La partita si sposta ora sul decreto nazionale, con la volontà di costruire un pacchetto di emendamenti condiviso con i parlamentari campani e con i gruppi di maggioranza del Consiglio regionale «per superare l’ipotesi stato di emergenza». Proprio su questo si è consumato in aula lo strappo. «La mancata approvazione della richiesta dello stato di emergenza da parte della maggioranza di centrosinistra è un fatto gravissimo», attacca il capo dell’opposizione Gennaro Sangiuliano, secondo cui si tratta di «uno schiaffo in faccia alla cittadinanza». Per Sangiuliano lo stato di emergenza sarebbe necessario per adottare misure urgenti come la sospensione di tributi e mutui. «Il centrodestra - aggiunge - continuerà la battaglia per ottenere il provvedimento e per garantire una sistemazione a chi ha perso la casa». L’opposizione contesta inoltre il mancato aumento dello stanziamento regionale da 5 a 12 milioni e l’esclusione di Quarto e Giugliano.

Di segno opposto la lettura del Pd.
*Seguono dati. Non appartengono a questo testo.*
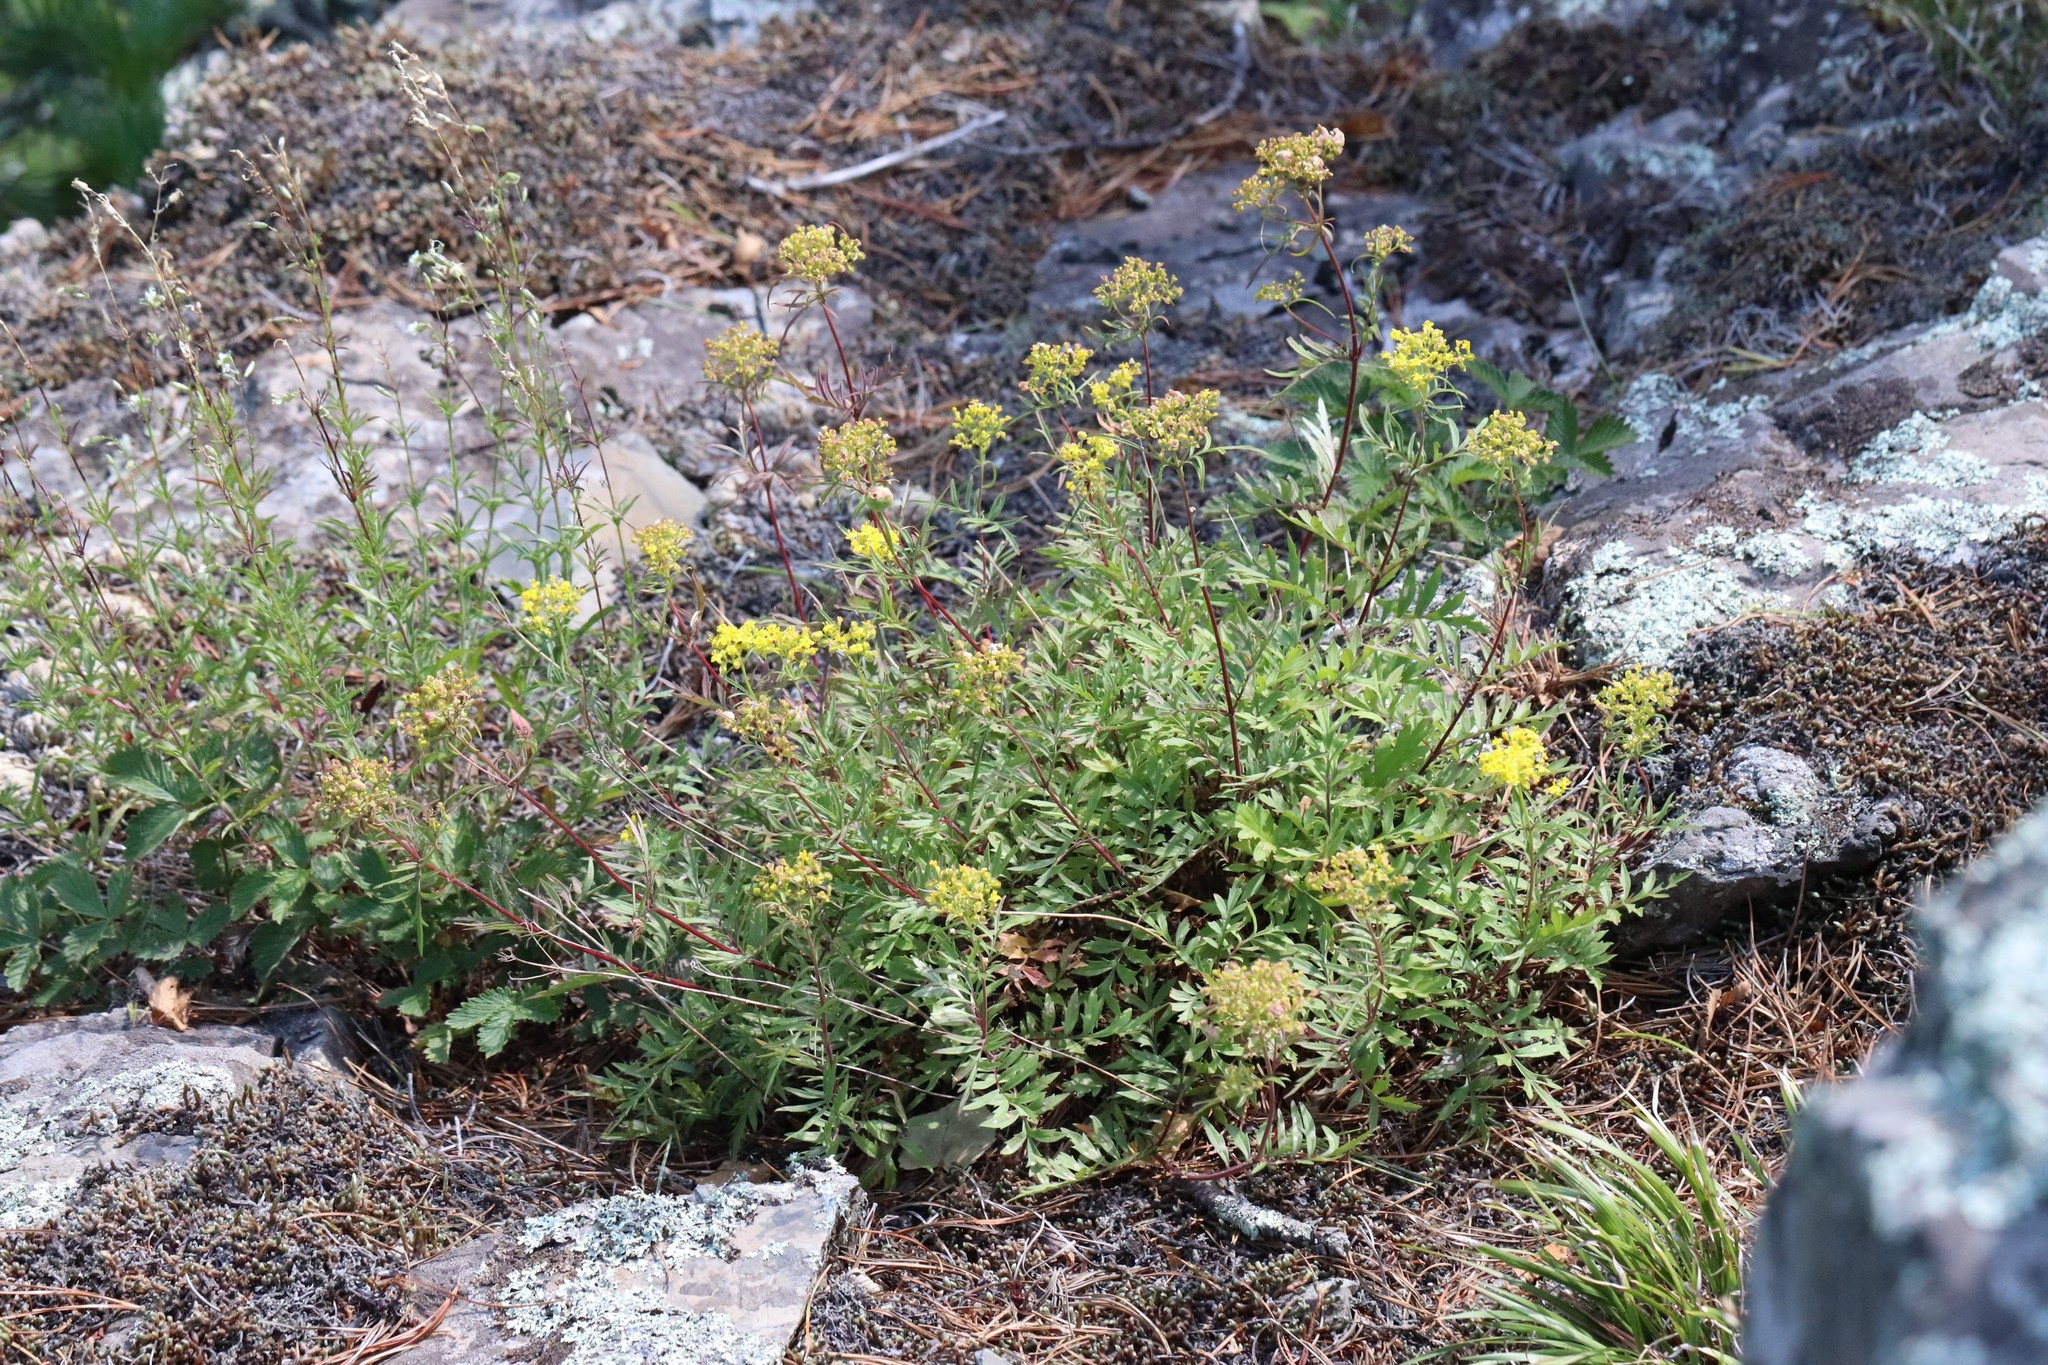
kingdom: Plantae
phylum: Tracheophyta
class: Magnoliopsida
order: Dipsacales
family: Caprifoliaceae
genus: Patrinia
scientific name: Patrinia rupestris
Francesco Picarone definisce «stucchevole e inutile» il dibattito sullo stato di emergenza e indica nella conversione del decreto del 7 agosto l’occasione per ottenere risposte concrete: dalla possibilità di accedere ai contributi anche in presenza di difformità edilizie alla sospensione di mutui e adempimenti fiscali e contributivi. Un’altra dem, Bruna Fiola, avverte che «deresponsabilizzare il Governo centrale con lo stato di emergenza sarebbe un errore» e non sarebbe una soluzione adeguata per un territorio che ha bisogno di risposte strutturali e di lungo periodo.